As such, GI should be evaluated as an alternative to conventional ileostomy. They
also reported that in postoperative courses without complications, in all the GI group,
the closure of GI was executed under local anesthesia on POD 10 to 15 after a negative
contrast enema.[27]
In their study, Ambe et al. (2018) , released the virtual ileostomy between POD 7
and 9, and concluded that in all cases, the postoperative recovery was uneventful.[30]
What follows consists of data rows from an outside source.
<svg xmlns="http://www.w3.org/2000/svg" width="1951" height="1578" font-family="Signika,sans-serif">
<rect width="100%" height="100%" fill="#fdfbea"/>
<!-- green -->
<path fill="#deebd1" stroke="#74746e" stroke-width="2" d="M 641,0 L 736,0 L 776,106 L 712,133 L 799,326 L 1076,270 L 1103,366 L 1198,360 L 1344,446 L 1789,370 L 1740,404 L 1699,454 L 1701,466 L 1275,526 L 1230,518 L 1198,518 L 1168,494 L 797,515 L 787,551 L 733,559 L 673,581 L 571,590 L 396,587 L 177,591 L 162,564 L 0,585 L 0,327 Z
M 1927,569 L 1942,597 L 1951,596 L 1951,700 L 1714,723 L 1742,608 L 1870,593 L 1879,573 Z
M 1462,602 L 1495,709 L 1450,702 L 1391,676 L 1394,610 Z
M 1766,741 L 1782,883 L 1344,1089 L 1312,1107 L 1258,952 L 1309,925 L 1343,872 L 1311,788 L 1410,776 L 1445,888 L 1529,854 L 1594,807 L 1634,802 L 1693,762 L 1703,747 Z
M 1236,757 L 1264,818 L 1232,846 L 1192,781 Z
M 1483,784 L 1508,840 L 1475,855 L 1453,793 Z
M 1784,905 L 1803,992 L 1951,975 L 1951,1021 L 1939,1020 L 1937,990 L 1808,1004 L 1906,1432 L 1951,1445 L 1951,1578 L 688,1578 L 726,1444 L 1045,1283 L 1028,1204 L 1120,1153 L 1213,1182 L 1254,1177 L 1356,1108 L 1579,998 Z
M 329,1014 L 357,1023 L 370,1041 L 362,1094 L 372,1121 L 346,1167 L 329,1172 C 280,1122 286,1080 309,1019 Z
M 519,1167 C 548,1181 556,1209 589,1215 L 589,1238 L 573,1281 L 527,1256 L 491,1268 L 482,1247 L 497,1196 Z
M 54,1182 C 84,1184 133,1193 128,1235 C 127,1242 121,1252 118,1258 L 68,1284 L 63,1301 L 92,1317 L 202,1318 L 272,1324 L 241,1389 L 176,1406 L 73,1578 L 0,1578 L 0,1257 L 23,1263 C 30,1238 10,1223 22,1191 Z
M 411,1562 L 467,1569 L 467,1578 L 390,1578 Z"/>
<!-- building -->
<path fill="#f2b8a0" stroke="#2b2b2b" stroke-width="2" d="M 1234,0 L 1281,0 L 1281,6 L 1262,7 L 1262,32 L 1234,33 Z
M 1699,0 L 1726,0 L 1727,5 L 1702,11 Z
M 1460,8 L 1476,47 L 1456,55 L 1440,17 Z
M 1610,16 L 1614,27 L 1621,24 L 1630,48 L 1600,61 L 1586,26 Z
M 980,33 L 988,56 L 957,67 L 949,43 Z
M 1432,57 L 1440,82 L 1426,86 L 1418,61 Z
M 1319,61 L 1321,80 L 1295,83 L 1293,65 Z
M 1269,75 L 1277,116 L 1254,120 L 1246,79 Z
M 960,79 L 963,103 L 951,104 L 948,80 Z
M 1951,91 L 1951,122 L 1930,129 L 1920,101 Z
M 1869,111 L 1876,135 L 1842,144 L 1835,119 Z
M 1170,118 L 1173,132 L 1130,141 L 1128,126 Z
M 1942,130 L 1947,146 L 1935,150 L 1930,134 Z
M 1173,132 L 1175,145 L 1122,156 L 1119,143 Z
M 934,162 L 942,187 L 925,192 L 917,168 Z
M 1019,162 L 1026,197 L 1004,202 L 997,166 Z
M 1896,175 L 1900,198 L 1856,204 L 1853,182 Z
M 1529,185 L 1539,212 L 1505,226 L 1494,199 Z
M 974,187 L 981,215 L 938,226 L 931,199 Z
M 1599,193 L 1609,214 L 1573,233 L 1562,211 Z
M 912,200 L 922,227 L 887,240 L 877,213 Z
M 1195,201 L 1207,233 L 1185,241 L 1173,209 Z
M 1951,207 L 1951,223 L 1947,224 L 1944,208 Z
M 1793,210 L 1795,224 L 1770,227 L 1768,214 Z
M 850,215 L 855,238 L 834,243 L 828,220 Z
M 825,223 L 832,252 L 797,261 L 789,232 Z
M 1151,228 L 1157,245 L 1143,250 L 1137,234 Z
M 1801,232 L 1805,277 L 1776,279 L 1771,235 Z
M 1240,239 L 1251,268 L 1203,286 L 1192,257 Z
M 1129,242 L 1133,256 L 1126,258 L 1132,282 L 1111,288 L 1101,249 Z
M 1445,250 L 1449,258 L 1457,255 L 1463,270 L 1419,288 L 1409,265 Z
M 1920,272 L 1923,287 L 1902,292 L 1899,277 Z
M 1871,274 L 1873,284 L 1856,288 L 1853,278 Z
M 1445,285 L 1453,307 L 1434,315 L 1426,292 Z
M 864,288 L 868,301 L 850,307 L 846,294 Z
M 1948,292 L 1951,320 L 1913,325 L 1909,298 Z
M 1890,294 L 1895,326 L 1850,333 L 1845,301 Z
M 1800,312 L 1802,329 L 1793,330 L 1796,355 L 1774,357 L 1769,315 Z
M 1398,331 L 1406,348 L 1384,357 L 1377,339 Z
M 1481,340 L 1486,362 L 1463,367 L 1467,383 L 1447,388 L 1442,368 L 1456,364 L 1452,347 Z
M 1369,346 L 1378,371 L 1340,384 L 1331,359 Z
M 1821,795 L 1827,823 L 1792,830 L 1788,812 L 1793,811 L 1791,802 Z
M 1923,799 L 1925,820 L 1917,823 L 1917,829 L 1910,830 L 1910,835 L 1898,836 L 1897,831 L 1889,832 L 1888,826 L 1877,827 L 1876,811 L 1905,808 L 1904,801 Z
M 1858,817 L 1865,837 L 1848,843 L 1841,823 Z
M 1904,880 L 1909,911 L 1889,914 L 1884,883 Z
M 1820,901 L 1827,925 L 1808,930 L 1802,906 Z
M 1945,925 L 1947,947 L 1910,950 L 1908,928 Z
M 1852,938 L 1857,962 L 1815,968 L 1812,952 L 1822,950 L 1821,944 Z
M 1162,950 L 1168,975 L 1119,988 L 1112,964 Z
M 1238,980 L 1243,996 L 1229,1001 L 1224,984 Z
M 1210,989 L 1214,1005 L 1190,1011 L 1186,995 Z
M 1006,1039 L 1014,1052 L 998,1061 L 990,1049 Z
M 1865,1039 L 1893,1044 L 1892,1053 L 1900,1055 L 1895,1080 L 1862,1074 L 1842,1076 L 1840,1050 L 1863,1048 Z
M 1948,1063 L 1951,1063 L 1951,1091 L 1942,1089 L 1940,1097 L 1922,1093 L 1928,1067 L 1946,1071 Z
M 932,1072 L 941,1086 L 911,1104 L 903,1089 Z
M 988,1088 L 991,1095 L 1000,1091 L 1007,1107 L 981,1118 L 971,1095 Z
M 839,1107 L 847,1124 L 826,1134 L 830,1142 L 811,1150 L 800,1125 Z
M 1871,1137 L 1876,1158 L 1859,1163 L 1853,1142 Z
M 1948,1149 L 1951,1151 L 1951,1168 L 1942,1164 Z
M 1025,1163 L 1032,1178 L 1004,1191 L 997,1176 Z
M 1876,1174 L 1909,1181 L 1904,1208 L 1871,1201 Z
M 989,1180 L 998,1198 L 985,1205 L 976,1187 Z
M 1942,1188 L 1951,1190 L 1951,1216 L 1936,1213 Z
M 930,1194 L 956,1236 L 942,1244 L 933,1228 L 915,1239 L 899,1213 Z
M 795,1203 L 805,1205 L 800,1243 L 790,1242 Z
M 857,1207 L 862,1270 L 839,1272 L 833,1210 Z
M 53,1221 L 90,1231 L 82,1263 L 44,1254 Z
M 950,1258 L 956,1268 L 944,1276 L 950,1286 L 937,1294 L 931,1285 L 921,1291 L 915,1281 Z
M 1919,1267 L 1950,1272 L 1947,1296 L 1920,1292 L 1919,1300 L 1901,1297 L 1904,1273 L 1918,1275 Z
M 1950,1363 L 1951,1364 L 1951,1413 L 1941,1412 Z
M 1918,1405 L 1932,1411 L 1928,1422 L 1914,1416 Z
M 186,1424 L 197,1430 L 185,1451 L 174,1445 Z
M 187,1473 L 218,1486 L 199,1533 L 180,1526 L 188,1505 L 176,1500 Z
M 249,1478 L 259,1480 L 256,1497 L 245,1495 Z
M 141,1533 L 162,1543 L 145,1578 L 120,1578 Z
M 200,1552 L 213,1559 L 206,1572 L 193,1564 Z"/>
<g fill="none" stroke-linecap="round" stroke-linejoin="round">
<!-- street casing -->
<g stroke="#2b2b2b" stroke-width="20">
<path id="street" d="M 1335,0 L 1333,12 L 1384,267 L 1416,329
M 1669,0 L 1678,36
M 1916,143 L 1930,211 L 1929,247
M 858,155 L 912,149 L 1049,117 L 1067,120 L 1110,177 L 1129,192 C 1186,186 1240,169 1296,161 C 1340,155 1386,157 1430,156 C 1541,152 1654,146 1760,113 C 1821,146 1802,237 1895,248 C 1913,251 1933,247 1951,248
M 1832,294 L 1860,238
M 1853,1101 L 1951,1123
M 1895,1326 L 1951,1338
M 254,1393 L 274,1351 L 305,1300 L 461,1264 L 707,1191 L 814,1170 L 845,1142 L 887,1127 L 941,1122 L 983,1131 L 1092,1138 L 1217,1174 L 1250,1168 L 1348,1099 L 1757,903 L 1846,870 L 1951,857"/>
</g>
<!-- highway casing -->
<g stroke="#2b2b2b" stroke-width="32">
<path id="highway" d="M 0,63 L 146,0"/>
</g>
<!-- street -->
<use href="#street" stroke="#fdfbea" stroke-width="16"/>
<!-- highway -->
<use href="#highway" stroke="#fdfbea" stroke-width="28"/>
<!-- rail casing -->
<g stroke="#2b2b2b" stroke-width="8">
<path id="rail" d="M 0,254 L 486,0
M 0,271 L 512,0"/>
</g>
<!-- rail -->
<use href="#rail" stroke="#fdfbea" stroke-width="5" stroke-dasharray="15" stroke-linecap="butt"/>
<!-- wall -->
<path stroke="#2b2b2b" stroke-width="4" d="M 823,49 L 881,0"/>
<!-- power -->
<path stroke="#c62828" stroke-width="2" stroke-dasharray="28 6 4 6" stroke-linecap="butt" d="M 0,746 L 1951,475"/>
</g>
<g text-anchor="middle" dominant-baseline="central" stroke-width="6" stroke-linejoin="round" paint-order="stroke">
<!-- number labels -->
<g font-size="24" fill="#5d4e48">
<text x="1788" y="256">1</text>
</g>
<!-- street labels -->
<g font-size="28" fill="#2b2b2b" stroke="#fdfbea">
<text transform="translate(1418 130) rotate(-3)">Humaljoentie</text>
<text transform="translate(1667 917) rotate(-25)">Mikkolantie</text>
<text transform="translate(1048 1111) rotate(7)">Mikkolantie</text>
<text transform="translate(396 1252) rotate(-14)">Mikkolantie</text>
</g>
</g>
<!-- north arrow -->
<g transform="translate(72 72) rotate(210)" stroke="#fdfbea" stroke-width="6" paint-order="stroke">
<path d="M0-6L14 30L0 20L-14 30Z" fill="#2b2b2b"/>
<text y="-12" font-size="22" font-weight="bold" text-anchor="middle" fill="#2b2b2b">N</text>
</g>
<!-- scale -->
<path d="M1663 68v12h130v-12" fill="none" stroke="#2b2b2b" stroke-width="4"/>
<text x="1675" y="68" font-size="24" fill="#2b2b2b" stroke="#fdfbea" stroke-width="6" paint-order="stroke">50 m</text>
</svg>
To report the modified posterior pelvic exenteration technique associated with GI
in the treatment of advanced ovarian cancer, Lago et al.[31] concluded that GI may not only prevent the complications related to malfunctioning
ileostomy but also presents its advantages in case of AL. Furthermore, if the postoperative
course remains uneventful, the GI loop is not removed until discharge from hospital
(i.e. 6th–9th POD). Francesco et al.[32] in their study also concluded that none of the GI patients experienced complications
at the site of the procedure.
Miccini et al.[20] implemented a study of 36 cases of carcinoma rectum, whose patients underwent low
rectal resection and GI. The authors reported that no local complications related
to GI were observed in any of the patients. Furthermore, it was reported that in case
of an uncomplicated postoperative course, GI was removed on POD 10 after a negative
contrast enema. The authors concluded that if the postoperative course proves uneventful
without need of maturation of GI to formal CI, the GI loop can be removed simply by
cutting the tape.
Conclusion
In our initial experience, we concluded that the GIRD is a simple, safe, and quick
procedure done around the 10th POD. It can easily be performed by the patients' bedside without the need of local
anesthesia or analgesics. None of our patients had any complications at the GI's site,
or peritoneal or abdominal adversities during or after the procedure. In conclusion,
if anastomosis does not present a risk, but still warrants caution, GI represents
the ideal solution as it entails no additional risk and it can be released down with
extreme ease and total safety without the need of any postprocedure care.